VORLIEGENDER TEXT =>
=-=-=-=-=

Was meinst du, welche Frage soll ich jetzt ruhig stellen?!
Nein, das wollte ich jetzt gar nicht fragen, aber wenn du das schon ansprichst, dann sag doch mal: Hast du wieder ein Mädchen kennengelernt? Hast du eine kleine Freundin*?
Was gibt es denn da jetzt zu lachen?! Das wär doch ganz natürlich!
Auf was achtest du denn bei Mädchen? Auf die Ausstrahlung? Auf Charme? Auf...
Holz vor der Hütte, was soll denn das jetzt!
Also, ich glaube ja, du achtest nicht so auf Äußerlichkeiten. Also, ich meine, Mara und Beate waren jetzt nicht direkt häßlich, aber eben auch nicht so...
Du sagst ja gar nichts mehr? Also, lass dir von deiner alten Mutter gesagt sein, Humor ist das Wichtigste beim Kennenlernen!"

Humor ist überhaupt das Wichtigste, denke ich.

=-=-=-=-=

VORLIEGENDES MATERIAL =>
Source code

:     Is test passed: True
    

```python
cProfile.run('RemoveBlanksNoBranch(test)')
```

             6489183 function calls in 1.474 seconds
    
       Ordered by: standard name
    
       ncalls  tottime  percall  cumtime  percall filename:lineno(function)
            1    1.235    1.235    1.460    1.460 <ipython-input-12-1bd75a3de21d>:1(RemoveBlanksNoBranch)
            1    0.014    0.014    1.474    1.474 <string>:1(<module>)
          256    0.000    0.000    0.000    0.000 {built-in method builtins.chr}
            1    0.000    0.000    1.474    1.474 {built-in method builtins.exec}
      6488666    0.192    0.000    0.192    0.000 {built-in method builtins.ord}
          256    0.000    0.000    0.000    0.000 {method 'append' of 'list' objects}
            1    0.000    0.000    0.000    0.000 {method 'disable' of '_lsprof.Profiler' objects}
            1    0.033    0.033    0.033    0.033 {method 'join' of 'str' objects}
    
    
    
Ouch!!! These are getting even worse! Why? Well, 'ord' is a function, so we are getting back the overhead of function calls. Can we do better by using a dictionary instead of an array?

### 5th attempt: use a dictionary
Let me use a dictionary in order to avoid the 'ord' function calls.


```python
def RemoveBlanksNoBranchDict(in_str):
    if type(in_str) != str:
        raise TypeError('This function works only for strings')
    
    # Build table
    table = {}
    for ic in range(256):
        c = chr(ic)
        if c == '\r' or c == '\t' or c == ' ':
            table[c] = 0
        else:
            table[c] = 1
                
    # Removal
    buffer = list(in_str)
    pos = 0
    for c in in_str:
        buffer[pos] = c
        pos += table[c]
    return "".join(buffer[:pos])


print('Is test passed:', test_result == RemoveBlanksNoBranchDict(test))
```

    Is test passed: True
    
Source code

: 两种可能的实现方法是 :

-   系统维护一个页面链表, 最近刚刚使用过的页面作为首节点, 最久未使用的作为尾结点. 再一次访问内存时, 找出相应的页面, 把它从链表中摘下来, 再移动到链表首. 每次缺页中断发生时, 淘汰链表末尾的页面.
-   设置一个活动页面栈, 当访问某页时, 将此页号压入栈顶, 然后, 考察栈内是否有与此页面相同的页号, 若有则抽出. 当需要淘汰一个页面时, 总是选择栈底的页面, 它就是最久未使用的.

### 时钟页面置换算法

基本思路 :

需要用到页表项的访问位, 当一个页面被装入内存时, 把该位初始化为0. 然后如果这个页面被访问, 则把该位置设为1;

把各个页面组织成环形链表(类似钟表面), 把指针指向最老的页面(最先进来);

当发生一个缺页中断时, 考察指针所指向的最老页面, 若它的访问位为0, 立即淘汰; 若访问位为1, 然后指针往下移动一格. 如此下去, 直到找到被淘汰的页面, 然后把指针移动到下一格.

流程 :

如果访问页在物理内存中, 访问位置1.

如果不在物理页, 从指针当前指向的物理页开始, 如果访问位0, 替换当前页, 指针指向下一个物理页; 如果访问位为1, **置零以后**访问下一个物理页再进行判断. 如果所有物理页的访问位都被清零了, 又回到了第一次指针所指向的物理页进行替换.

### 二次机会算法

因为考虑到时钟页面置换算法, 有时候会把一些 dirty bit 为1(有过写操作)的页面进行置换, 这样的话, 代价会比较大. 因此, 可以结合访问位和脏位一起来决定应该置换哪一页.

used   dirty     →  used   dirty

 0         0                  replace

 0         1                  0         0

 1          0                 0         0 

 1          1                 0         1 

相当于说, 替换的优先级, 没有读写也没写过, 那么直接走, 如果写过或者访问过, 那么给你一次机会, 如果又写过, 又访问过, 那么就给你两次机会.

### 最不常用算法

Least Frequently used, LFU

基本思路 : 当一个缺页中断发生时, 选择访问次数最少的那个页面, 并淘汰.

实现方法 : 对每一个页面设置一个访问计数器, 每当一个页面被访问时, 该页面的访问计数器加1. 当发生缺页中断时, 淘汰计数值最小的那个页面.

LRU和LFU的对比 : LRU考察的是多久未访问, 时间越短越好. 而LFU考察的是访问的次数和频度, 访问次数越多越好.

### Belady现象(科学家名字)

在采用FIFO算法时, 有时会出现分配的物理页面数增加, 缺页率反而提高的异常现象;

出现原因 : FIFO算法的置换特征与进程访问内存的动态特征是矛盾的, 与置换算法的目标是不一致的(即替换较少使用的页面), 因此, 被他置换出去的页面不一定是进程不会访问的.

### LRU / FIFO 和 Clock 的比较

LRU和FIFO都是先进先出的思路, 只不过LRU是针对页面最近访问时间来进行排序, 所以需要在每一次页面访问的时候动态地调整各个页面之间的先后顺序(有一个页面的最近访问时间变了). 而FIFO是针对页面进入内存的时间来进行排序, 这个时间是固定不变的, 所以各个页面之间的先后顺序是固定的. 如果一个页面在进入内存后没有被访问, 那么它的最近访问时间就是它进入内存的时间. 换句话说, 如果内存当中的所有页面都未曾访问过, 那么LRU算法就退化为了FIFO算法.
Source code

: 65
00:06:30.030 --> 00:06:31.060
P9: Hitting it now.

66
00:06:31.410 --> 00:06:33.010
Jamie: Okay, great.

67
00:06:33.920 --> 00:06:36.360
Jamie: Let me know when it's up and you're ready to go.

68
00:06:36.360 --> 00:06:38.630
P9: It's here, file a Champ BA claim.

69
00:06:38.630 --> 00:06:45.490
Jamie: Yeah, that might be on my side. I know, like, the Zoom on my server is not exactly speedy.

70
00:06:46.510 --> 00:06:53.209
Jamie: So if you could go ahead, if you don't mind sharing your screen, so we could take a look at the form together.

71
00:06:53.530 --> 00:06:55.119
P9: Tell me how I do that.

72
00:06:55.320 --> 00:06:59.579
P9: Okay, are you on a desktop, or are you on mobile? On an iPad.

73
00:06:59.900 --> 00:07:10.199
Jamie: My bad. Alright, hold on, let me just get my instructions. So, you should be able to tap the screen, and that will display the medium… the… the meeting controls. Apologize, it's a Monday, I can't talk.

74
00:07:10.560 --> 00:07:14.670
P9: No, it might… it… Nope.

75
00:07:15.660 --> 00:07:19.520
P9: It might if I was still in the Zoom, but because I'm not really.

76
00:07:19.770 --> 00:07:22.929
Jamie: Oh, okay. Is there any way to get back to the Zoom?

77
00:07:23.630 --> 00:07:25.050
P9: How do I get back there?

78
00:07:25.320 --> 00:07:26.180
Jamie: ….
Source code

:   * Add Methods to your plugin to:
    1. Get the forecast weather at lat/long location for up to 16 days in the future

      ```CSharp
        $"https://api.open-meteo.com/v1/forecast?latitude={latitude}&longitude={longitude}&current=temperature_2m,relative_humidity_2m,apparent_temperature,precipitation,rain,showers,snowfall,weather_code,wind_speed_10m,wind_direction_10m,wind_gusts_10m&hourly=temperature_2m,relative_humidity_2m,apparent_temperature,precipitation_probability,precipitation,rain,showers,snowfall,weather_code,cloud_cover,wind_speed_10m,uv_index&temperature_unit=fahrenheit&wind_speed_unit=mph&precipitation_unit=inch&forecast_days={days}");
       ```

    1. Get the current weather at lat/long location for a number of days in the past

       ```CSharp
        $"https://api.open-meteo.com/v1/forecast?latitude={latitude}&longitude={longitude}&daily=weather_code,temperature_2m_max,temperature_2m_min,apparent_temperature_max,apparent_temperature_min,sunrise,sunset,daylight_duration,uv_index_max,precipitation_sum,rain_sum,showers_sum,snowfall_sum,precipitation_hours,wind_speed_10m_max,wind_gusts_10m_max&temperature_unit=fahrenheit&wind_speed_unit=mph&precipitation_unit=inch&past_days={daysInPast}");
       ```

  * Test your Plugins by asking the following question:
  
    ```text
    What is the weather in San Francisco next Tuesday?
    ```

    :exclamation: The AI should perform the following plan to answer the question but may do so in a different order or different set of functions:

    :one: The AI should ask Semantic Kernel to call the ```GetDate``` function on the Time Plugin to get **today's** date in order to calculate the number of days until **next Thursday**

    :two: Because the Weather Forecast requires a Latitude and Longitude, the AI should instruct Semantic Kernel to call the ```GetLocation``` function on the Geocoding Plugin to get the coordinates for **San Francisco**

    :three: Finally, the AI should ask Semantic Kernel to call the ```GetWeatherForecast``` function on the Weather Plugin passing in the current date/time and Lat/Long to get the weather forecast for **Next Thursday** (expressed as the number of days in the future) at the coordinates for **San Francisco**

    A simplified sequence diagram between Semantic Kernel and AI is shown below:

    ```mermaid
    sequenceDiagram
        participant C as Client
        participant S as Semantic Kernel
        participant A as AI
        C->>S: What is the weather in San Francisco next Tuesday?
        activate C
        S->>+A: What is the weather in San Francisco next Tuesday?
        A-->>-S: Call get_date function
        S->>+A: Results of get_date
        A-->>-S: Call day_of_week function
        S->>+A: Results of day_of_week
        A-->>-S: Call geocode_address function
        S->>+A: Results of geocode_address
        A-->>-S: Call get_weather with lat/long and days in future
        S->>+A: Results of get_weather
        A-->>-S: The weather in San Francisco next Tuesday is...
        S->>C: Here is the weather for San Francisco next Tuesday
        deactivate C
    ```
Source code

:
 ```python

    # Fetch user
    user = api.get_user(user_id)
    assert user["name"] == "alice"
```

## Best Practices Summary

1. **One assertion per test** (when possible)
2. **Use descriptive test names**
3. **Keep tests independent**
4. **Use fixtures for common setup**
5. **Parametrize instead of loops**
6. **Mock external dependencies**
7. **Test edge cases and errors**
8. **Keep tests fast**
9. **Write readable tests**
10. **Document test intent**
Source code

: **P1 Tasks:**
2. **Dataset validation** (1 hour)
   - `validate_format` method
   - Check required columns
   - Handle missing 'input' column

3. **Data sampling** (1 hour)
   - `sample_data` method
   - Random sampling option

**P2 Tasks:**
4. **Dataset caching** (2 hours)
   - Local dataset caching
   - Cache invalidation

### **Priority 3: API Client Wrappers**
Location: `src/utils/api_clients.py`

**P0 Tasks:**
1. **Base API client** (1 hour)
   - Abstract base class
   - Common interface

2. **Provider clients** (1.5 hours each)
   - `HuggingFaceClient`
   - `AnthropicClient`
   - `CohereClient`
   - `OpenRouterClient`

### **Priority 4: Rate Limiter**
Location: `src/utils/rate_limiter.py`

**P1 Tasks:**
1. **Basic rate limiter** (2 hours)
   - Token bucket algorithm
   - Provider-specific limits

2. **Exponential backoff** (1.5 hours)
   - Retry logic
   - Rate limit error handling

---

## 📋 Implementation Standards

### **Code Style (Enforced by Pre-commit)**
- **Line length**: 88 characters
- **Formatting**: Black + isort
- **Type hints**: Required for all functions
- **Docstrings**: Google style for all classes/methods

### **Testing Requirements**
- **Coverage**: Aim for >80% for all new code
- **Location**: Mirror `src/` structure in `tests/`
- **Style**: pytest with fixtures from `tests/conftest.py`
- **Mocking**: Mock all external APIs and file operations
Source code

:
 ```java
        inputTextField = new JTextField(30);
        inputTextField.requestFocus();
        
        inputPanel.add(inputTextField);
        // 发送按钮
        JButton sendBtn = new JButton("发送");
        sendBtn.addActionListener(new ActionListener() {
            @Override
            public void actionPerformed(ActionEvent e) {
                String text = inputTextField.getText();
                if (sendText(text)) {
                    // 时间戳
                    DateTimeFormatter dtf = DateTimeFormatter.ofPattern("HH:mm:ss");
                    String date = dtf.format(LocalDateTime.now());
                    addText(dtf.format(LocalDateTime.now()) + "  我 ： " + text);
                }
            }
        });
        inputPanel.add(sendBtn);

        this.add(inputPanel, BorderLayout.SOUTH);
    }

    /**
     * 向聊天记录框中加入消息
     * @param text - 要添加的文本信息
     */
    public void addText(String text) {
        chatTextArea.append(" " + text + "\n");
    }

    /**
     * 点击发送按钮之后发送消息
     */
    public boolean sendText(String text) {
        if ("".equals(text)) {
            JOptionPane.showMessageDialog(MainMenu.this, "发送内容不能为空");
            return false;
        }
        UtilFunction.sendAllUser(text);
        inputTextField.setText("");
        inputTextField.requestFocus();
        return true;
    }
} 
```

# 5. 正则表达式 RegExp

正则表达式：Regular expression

=-=-=-=-=

DEINE AUFGABE => Was ist laut dem Text das Wichtigste beim Kennenlernen? Stütze dich dabei ausschließlich auf den Text.

DEINE ANTWORT => Humor.